### Work required
Reproduce word for word the lines between those holding "Awareness | ,006" and "Implementation | ,031", inclusive, and nothing else from the data below.

### Records
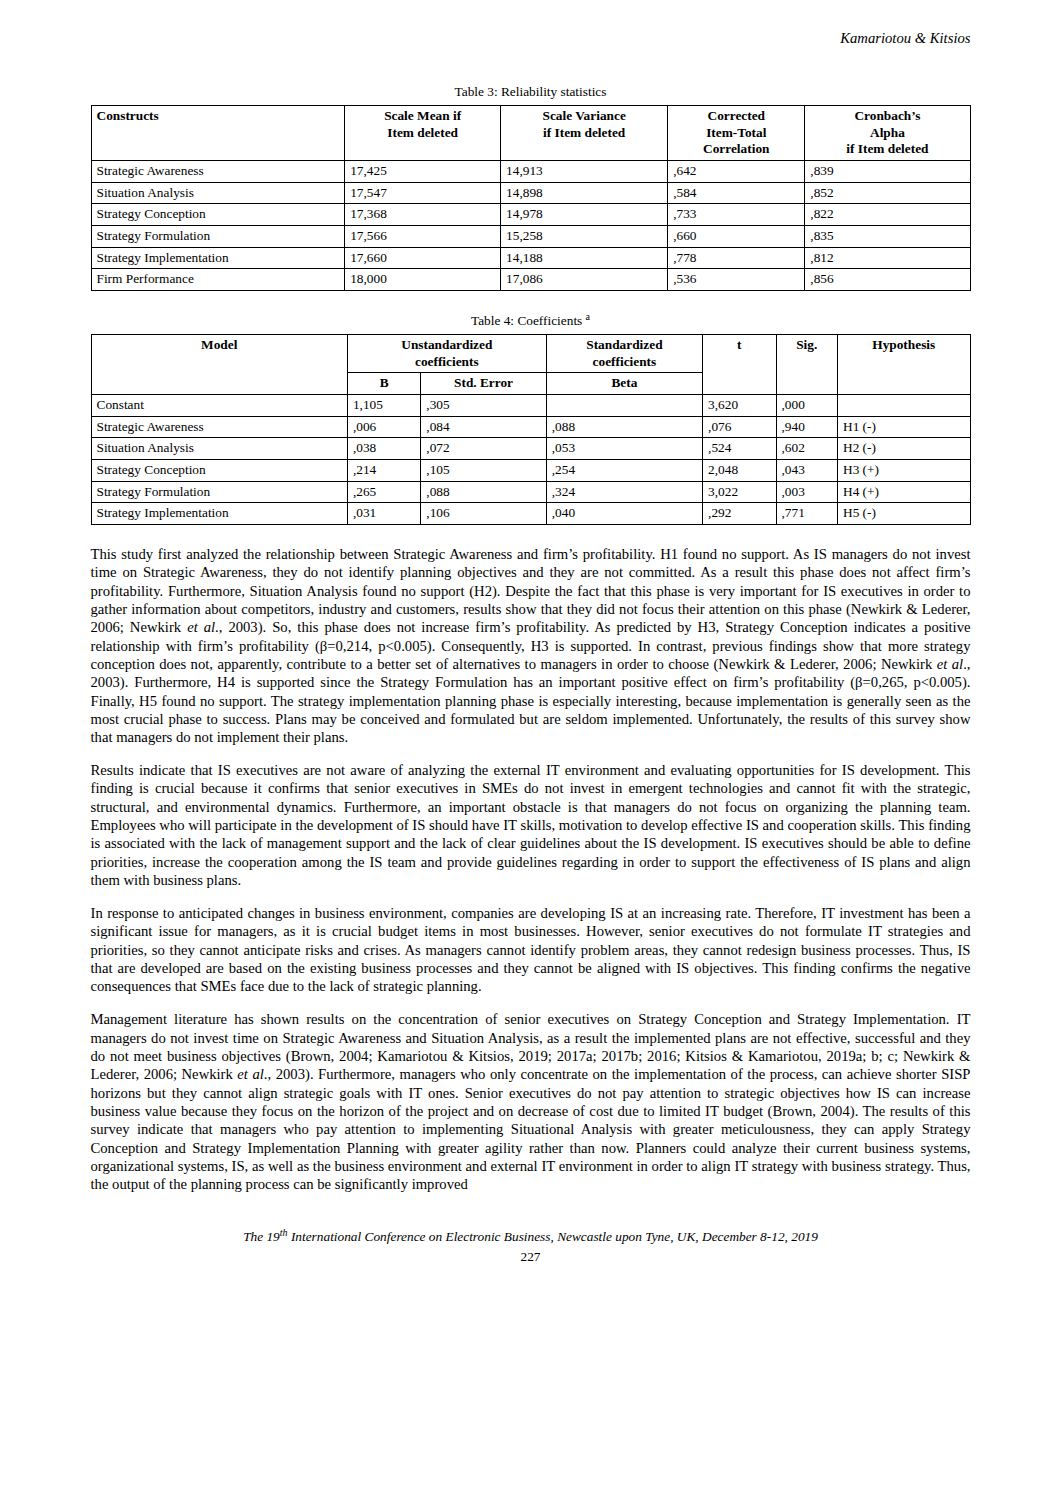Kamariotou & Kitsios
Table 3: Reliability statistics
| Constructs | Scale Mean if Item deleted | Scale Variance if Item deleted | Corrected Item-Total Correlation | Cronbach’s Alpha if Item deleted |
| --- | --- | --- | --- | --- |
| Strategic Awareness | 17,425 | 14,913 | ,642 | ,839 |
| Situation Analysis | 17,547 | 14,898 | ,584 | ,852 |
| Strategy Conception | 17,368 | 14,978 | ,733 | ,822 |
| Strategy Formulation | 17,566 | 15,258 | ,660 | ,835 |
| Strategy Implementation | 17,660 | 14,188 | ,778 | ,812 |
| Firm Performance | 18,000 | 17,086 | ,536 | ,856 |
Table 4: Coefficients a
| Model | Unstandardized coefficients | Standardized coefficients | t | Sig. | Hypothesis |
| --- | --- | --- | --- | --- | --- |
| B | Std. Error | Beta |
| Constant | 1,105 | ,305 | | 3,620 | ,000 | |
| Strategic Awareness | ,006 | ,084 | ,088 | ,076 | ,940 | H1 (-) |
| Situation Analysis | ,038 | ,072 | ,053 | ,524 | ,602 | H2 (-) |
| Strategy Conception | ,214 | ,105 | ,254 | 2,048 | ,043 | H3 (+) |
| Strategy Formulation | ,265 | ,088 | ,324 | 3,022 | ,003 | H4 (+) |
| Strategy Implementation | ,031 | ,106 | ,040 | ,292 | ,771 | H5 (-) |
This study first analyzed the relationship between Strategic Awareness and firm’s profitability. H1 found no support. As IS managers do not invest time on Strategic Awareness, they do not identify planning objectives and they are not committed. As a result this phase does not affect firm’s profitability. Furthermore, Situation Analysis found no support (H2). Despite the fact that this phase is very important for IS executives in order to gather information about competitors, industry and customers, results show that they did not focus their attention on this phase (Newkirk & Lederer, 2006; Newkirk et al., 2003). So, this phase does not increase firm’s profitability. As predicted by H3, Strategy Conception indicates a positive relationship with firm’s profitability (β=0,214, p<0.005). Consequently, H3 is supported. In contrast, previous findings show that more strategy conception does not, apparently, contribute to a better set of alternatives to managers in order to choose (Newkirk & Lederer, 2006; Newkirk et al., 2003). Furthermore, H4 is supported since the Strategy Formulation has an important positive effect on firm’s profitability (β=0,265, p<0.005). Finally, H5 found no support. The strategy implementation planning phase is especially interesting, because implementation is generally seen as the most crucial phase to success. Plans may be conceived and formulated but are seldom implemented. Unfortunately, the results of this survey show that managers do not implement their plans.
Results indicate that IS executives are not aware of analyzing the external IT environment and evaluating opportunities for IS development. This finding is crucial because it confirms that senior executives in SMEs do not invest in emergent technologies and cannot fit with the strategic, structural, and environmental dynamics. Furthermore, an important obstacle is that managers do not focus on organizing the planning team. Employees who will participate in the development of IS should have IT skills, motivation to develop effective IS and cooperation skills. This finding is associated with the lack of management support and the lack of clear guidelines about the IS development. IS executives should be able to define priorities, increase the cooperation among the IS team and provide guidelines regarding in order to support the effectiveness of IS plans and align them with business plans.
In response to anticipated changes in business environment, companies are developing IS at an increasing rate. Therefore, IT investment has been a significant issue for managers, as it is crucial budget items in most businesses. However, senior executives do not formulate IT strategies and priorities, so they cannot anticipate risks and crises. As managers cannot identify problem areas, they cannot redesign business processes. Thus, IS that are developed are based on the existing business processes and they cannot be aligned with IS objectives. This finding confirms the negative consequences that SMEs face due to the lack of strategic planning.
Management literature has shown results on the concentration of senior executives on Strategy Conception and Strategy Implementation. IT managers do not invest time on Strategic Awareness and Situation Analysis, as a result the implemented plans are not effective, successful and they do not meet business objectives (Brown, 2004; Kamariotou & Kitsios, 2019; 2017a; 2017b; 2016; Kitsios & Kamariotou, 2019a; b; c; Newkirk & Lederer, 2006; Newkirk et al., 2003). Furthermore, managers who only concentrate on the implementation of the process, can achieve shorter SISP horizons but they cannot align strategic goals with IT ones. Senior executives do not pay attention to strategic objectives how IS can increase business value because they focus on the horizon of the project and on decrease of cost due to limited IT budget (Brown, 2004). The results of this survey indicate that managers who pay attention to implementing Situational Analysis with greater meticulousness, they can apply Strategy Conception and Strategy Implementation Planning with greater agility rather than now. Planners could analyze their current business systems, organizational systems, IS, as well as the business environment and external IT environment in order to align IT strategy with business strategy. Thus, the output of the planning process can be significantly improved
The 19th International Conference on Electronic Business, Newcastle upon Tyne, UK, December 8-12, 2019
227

### Exercise result
| Strategic Awareness | ,006 | ,084 | ,088 | ,076 | ,940 | H1 (-) |
| Situation Analysis | ,038 | ,072 | ,053 | ,524 | ,602 | H2 (-) |
| Strategy Conception | ,214 | ,105 | ,254 | 2,048 | ,043 | H3 (+) |
| Strategy Formulation | ,265 | ,088 | ,324 | 3,022 | ,003 | H4 (+) |
| Strategy Implementation | ,031 | ,106 | ,040 | ,292 | ,771 | H5 (-) |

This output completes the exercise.